The perspective in this book is one most people probably haven't considered. Volk demonstrates that, although eventual demise from disease, accident, or predation is inevitable, aging is not -- organisms could be theoretically immortal, so why do most senesce? And why do single-celled organisms and the cells of multicellular creatures sometimes destroy themselves in an obviously planned way?
The answer, of course, requires considering natural selection. Given that no individual can survive life's accidents forever, the organisms now in existence are the descendents of ones which left numerous progeny, not ones which lived very long but ultimately didn't reproduce. If the death of an individual carrying a certain combination of genes contributes to the origin of more individuals with a complete or partial copy of that gene combination, those genes are likely to be among the ones that are still around today. In other words, death may be positively selected for.

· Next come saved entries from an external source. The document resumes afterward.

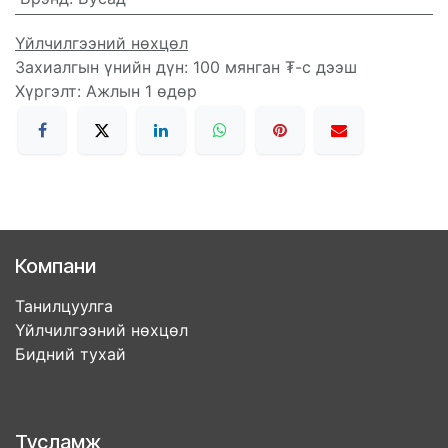
Үйлчилгээний нөхцөл
Захиалгын үнийн дүн: 100 мянган ₮-с дээш
Хүргэлт: Ажлын 1 өдөр
Компани
Танилцуулга
Үйлчилгээний нөхцөл
Бидний тухай
Тусламж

And indeed, Volk (drawing on the research of Caleb Finch, Ichizo Kobayashi, Kim Lewis, and many others) shows that it is, in a number of different circumstances. For instance, some cells of plants and fungi build sturdy walls then dissolve their living contents to form hollow supporting structures for the whole organism; during embryonic development, shaping is partially accomplished by excess cells pruning themselves away (suicide in response to signals from neighbors); and single-celled organisms may keep track of "communities" of their clone-siblings whose interests they promote by choosing death -- all of this is relations among cells with genetic common interests, and it's a process that probably goes back to the very beginning of life. Furthermore, many aspects of aging can be understood by viewing it as organisms spending resources on producing offspring rather than on keeping themselves in good repair.
Volk spends no time at all discussing mechanisms for avoiding death; instead, his theme is death as an option and a creative force in evolution.
Volk writes of his personal feelings and responses to mortality throughout the book. This might, I suspect, be the most significant part for a theist trying to understand another mindset, especially as he is modest in saying that his is only one of many ways to think on the subject. These reflections inspire some of his most lyrical writing. He recommends keeping the idea of death present in consciousness frequently, arguing that it is important for living vividly in the present. After a near-fatal accident, he found that the best way for him to transcend fear of ending was an overwhelming feeling of gratitude -- not to any personified giver, but simply in the feeling that just existing is a kind of gift; one's own death is a giving back, but daily recognition of that fact enhances life. He writes:
I want to be clear that gratitude is not simply a reaction to fear, like putting up a shield against an oncoming spear. Gratitude is more like grabbing the spear as it flies toward one's body, and then using the momentum to turn around and around with the spear in hand and dance onself into ecstasy.
For an idea of how a nontheist, monist worldview could have an optimistic view of mortality, and for varied possible reflections on death, this book would definitely be a good reading suggestion.
















death
Ernest Becker's book 'The denial of Death' is me bible. All mentality is a structuring against the terror of a constant awareness of death. How we percieve the cosmos is the only true mystery of perpetual consciousness. If not for that I would be forced to think our existance is illusory.